Join us here on February 12 at 2 pm (CMT) when William Inboden and Jeremi Suri will discuss Suri’s latest book: Liberty’s Surest Guardian: American Nation-Building from the Founders to Obama.
[please scroll down to the chat box]
From the Amazon book page:
“’Nation-building can only work when the people own it.’ Jeremi Suri argues that the United States has too often forgotten this truth over the course of its nation-building history–including the American revolution and Reconstruction as well as efforts in the Philippines, Germany, Japan, and Vietnam–in which there have been both successes and failures. Suri draws lessons from all these efforts that are particularly valuable today, while making the provocative argument that as hard as we wish to deny it, nation-building is part of American DNA.” –Anne-Marie Slaughter, Bert G. Kerstetter ’66 University Professor of Politics and International Affairs, Princeton University
Jeremi Suri is the Mack Brown Distinguished Professor for Global Leadership, History, and Public Policy in the Robert S. Strauss Center for International Security and Law at the University of Texas at Austin. He has a joint appointment at the Lyndon B. Johnson School of Public Affairs and the Department of History.

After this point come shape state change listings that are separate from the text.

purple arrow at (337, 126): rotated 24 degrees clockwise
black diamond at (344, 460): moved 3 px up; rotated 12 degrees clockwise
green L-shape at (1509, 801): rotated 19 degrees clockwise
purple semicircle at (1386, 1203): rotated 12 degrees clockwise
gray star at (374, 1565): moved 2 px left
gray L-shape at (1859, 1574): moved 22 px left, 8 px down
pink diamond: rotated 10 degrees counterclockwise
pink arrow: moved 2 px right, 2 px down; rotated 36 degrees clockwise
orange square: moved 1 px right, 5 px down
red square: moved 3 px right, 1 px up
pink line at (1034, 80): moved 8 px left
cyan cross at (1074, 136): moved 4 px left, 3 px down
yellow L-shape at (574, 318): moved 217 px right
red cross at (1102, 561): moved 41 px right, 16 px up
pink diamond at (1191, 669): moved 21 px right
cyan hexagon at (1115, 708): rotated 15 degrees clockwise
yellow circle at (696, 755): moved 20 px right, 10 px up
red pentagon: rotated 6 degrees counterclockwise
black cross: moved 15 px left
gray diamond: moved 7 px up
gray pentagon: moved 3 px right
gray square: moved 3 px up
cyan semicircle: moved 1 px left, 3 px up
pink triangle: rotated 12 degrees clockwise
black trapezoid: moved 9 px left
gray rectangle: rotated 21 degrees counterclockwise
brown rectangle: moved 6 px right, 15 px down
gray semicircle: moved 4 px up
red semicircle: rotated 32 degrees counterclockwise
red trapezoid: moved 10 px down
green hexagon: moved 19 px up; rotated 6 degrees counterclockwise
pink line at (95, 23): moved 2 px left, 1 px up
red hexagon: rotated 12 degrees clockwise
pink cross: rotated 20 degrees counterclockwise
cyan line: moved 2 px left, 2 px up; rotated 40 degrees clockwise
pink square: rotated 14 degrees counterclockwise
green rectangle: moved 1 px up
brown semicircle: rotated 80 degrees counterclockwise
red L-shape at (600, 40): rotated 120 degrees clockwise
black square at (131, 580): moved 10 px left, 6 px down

Suri earned his BA in history from Stanford University in 1994, his MA in history from Ohio University in 1996, and earned his PhD from Yale University in 2001.
He is the author of three previous books on contemporary politics and foreign policy: Henry Kissinger and the American Century (Harvard University Press, 2007), The Global Revolutions of 1968 (2007), and Power and Protest (2003). Professor Suri is a frequent contributor to newspapers and magazines, including Wired Magazine, the Chicago Tribune, the Boston Globe, and the International Herald Tribune.
William Inboden will introduce and moderate the discussion.
Prof Inboden joined the LBJ School of Public Affairs as an Assistant Professor of Public Affairs in 2010. Prior to his appointment at the LBJ School, Inboden served as Senior Vice President of the Legatum Institute, a London-based think-tank. He also served as Senior Director for Strategic Planning on the National Security Council at the White House, where he worked on a range of foreign policy issues including the National Security Strategy, democracy and governance, contingency planning, counter-radicalization, and multilateral institutions and initiatives. He is the author of Religion and American Foreign Policy, 1945-1960: The Soul of Containment, (Cambridge University Press). Inboden received his Ph.D., M.Phil., and M.A. degrees in history from Yale University, and his A.B. from Stanford University.